▶ [Text]
##########
NEW Diva Guide: The Troll Blocking Your Bridge Is…

 

It is done unto you as you believe. Eight completely unassuming words that can easily be ignored if you aren’t paying attention. If you ARE paying attention… JAB! Right to the neck.

 

A few things happened today. I would start from the beginning, but that almost makes too much sense. I’ve never ever claimed to want to do too much of that in one sitting. So, we start from the seemingly irrelevant part. Make this entire post a bit like a scavenger hunt!

 

I’m at the gym . I’m preparing (finally) for my Tough Mudder experience on May 13 and I’ve been very good about (at least) the running portion of my training. For ease and grace purposes, I get on a treadmill every day and run. I’m an interval training kind of gal so to break up the torturous monotony of feeling like a hamster in a wheel, I mix 5 minutes of brisk walking with between 5-15 minutes of go hard running–always looking forward to that little 5 minute break when it comes up never soon enough. Some days, I’m on that treadmill for 40 minutes. Some days, like today, when my body is as heavy as 30 trillion boulders sitting snugly on my back, 25 minutes is all I can do. Days like today, I’m just glad to be doing something. I’ve only got 2 weeks before the big show. Anything at all has got to be better than sitting on my tush and praying for the best. Maybe.

 

So I’m treading. I’m listening to my iPod “Training Camp” mix, but my eyes need some place to rest. The line of TV’s across the cardio section of the gym is tuned to every cringe worthy show known to man. Obviously, I can’t hear what’s being said, but just watching what’s going on and trying to keep up with the closed captioning is… blah, blah and blah. My eyes rest on Charmed. I used to watch Charmed until I stopped caring, but the good news is that if you’ve seen one show, you’ve seen all of them. I caught the tail end of the one episode where Phoebe was stuck in a nightmare. It turns out the assailants in Phoebe’s dream were a small army of obstinate masked “Jasons” complete with chainsaws. What a nightmare right? Imagine being chased around your house by an army of Jasons. Only thing is, while Phoebe was tucked away under a blanket snoring uncomfortably, the Jasons chasing Phoebe in her dream were chasing her family and ransacking her house in real life. The premise of Charmed is that Phoebe is one of three witch sisters. You would probably assume that all that is required to defeat the Jasons is a bit of threesome magic. You would be wrong.

 

So I’m half watching this while I’m waiting for my 5 minute walk to happen again, only half understanding what’s really going on with the show. At one point, Phoebe is cornered in her kitchen. The Jasons had chainsawed the door open and were slowly coming for her, like what those zombies in Michael Jackson’s Thriller did to Ola Ray. They get closer and closer. Phoebe’s doom is eminent. Then. In a completely necessary turn of television events, Phoebe says to herself, “I have to unmask him”. A jump kick happens to the Jason on her right and she snatches the mask off of another Jason on her left. Holy Doppelganger Batman! The unmasked Jason is actually… dun dun duuuuuun! Phoebe. The other Jasons’ masks magically disappear and reveal they are all Phoebe as well.
##########
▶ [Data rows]

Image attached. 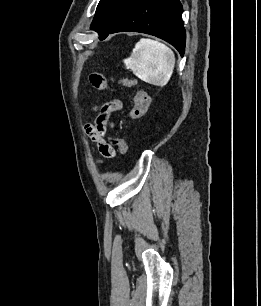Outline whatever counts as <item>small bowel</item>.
<instances>
[{
    "instance_id": "1",
    "label": "small bowel",
    "mask_w": 261,
    "mask_h": 306,
    "mask_svg": "<svg viewBox=\"0 0 261 306\" xmlns=\"http://www.w3.org/2000/svg\"><path fill=\"white\" fill-rule=\"evenodd\" d=\"M122 108V102L115 100L102 105L99 114L95 120V124L86 126V133L92 141H94L99 149L100 154L104 158H112L115 156V149L106 141L104 137L105 130L109 124L111 113Z\"/></svg>"
}]
</instances>
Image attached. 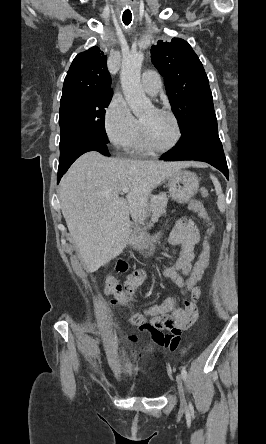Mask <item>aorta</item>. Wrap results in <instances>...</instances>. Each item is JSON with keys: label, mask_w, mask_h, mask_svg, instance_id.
Masks as SVG:
<instances>
[{"label": "aorta", "mask_w": 266, "mask_h": 444, "mask_svg": "<svg viewBox=\"0 0 266 444\" xmlns=\"http://www.w3.org/2000/svg\"><path fill=\"white\" fill-rule=\"evenodd\" d=\"M144 55L132 52L122 60L121 85L125 99L135 116L140 117L152 109L140 83V72Z\"/></svg>", "instance_id": "aorta-1"}]
</instances>
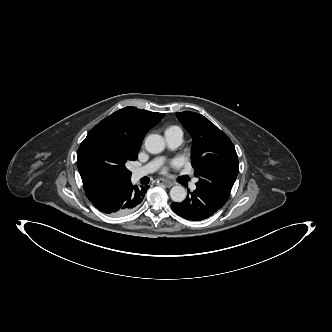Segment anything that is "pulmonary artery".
<instances>
[{"label":"pulmonary artery","instance_id":"1","mask_svg":"<svg viewBox=\"0 0 332 332\" xmlns=\"http://www.w3.org/2000/svg\"><path fill=\"white\" fill-rule=\"evenodd\" d=\"M165 138H166L167 144L170 148H176L182 143V133H180V132H175V133L165 135ZM159 165H160V160L156 159V160L150 162L149 164L145 165L144 167L135 170L132 175L133 179L138 180L141 177L155 171L159 167ZM191 189L192 190L196 189L195 182H193L191 184Z\"/></svg>","mask_w":332,"mask_h":332}]
</instances>
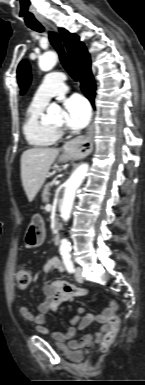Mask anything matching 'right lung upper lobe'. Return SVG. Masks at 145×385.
Listing matches in <instances>:
<instances>
[{"label":"right lung upper lobe","instance_id":"right-lung-upper-lobe-1","mask_svg":"<svg viewBox=\"0 0 145 385\" xmlns=\"http://www.w3.org/2000/svg\"><path fill=\"white\" fill-rule=\"evenodd\" d=\"M59 32L76 70L80 72L85 67L89 66L91 64L90 56L84 44L80 42L79 37L76 34L69 33L63 28H59Z\"/></svg>","mask_w":145,"mask_h":385}]
</instances>
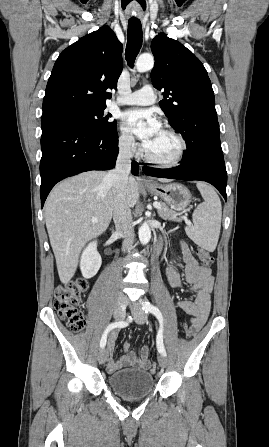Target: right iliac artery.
<instances>
[{"mask_svg":"<svg viewBox=\"0 0 269 447\" xmlns=\"http://www.w3.org/2000/svg\"><path fill=\"white\" fill-rule=\"evenodd\" d=\"M124 326H127V323L123 322V321H118V322L109 324L108 327L106 328V330L104 331L103 335H102V338H101V341H100V347L101 348L105 347L106 340H107V334H108V332L110 330H112L113 328H116V327H124Z\"/></svg>","mask_w":269,"mask_h":447,"instance_id":"right-iliac-artery-1","label":"right iliac artery"}]
</instances>
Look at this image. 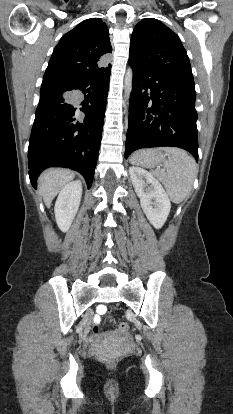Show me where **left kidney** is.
<instances>
[{
  "label": "left kidney",
  "instance_id": "1",
  "mask_svg": "<svg viewBox=\"0 0 233 414\" xmlns=\"http://www.w3.org/2000/svg\"><path fill=\"white\" fill-rule=\"evenodd\" d=\"M129 174L147 219L156 229L161 228L171 209L167 193L159 181L148 171L132 166L129 168Z\"/></svg>",
  "mask_w": 233,
  "mask_h": 414
}]
</instances>
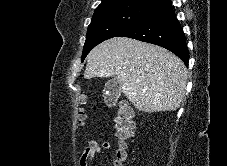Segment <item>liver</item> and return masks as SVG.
<instances>
[{"instance_id":"6515ba94","label":"liver","mask_w":227,"mask_h":166,"mask_svg":"<svg viewBox=\"0 0 227 166\" xmlns=\"http://www.w3.org/2000/svg\"><path fill=\"white\" fill-rule=\"evenodd\" d=\"M113 77L135 108L174 111L186 92L187 68L176 55L157 45L115 37L90 51L85 79Z\"/></svg>"}]
</instances>
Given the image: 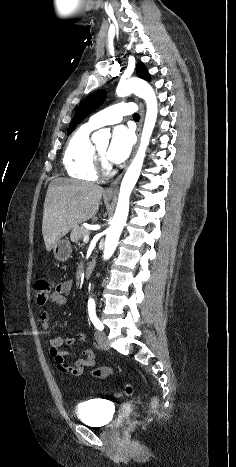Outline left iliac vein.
Segmentation results:
<instances>
[{"label": "left iliac vein", "instance_id": "left-iliac-vein-1", "mask_svg": "<svg viewBox=\"0 0 236 467\" xmlns=\"http://www.w3.org/2000/svg\"><path fill=\"white\" fill-rule=\"evenodd\" d=\"M96 341L99 347L103 350L109 349V342L104 331H97L95 334Z\"/></svg>", "mask_w": 236, "mask_h": 467}]
</instances>
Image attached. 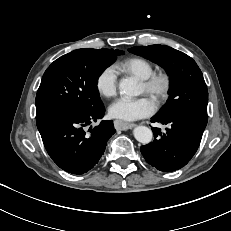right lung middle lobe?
<instances>
[{
  "instance_id": "1",
  "label": "right lung middle lobe",
  "mask_w": 231,
  "mask_h": 231,
  "mask_svg": "<svg viewBox=\"0 0 231 231\" xmlns=\"http://www.w3.org/2000/svg\"><path fill=\"white\" fill-rule=\"evenodd\" d=\"M121 54L84 48L55 60L37 91L36 119L59 112L86 114L102 107L98 78Z\"/></svg>"
}]
</instances>
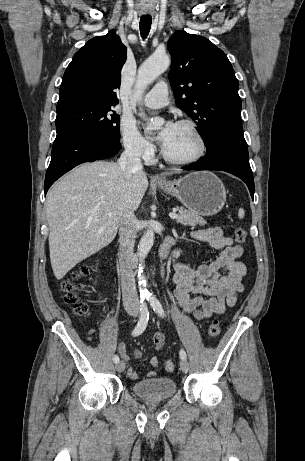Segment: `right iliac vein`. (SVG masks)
Returning a JSON list of instances; mask_svg holds the SVG:
<instances>
[{"instance_id":"obj_1","label":"right iliac vein","mask_w":305,"mask_h":461,"mask_svg":"<svg viewBox=\"0 0 305 461\" xmlns=\"http://www.w3.org/2000/svg\"><path fill=\"white\" fill-rule=\"evenodd\" d=\"M128 313L131 315V316H136V310L131 308L128 310ZM125 369V362L124 361H120L116 364V370L118 372H123Z\"/></svg>"}]
</instances>
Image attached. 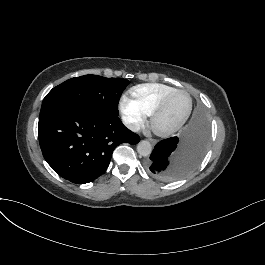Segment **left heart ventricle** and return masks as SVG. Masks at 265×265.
Instances as JSON below:
<instances>
[{
	"label": "left heart ventricle",
	"instance_id": "b2bd125f",
	"mask_svg": "<svg viewBox=\"0 0 265 265\" xmlns=\"http://www.w3.org/2000/svg\"><path fill=\"white\" fill-rule=\"evenodd\" d=\"M188 105V99L183 93L173 95L165 104L161 115L160 125L171 126L178 122L184 115Z\"/></svg>",
	"mask_w": 265,
	"mask_h": 265
}]
</instances>
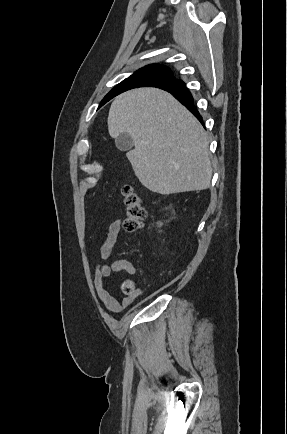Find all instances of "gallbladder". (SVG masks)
<instances>
[{
    "mask_svg": "<svg viewBox=\"0 0 287 434\" xmlns=\"http://www.w3.org/2000/svg\"><path fill=\"white\" fill-rule=\"evenodd\" d=\"M115 145L120 151H129L134 146V142L128 133H121L115 139Z\"/></svg>",
    "mask_w": 287,
    "mask_h": 434,
    "instance_id": "1",
    "label": "gallbladder"
}]
</instances>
##########
▶ [Instruction] Write out the passage of the post that begins at the words "NEW Diva Guide: The" and stops after the words "to the neck.". None of these rows are needed.

▶ [Exercise output]
NEW Diva Guide: The Troll Blocking Your Bridge Is…

 

It is done unto you as you believe. Eight completely unassuming words that can easily be ignored if you aren’t paying attention. If you ARE paying attention… JAB! Right to the neck.